I also find it hard to tell what RPM I am pulling until I get into the deap because your haulin *** down the trail trying to look down...

How are the allen head pin weights to install?

thanks for the help
 
1st ride after shop visit

After clearing all the check engine codes and re-torquing the head I went out for a test ride today. I warmed it up and put about 4 miles on it before I got another check engine light. I had coolant starting to well up around the front right bolt again.

Took it back to the shop, back on the computer. Check engine light was for the knock sensor. It was revving up to 8500 RPM. Shop recomended taking the clickers from number 4 to number 3. I ran it up the road by the shop on icy surface and opened it up. Sled still hit 8500 RPM with the lack of resistance.

Can someone tell me what O-rings or gaskets I need to fix the top end leak with the SLP performance package? I hope its just the stock ones.

Dealer thinks that the original over temp light was due to coolant escaping the water jacket with the loose head bolts.

I also had another strange warning. I started it up after sitting for 3 minutes and got a strange reading. I showed a check engine light, water temp light, battery light, and the dispaly had two brackets facing each other on the right side and the left had a dot flashing in different spots in a circular motion.

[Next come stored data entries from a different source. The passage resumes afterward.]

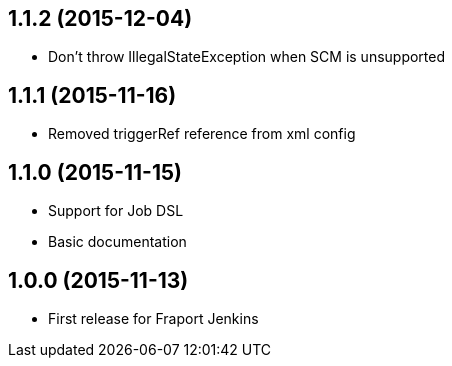 == 1.1.2 (2015-12-04)
- Don't throw IllegalStateException when SCM is unsupported

== 1.1.1 (2015-11-16)
- Removed triggerRef reference from xml config

== 1.1.0 (2015-11-15)
- Support for Job DSL
- Basic documentation

== 1.0.0 (2015-11-13)
- First release for Fraport Jenkins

Any Ideas on how to eleviate these problems. I also need to know what gasket kit to order for the top end. I have a fealing that during the first initial major leak from over rev and detonation I may have damage one of the water jacket o-rings. They think that the head as a gasket on it but I was hoping you guys would know what I need to gaurantee a fix for the top end leak.

also, do I need to turn the clickers down more to ensure that I am not getting over 8100?

Thanks guys, there is more knowledge here than anywhere else.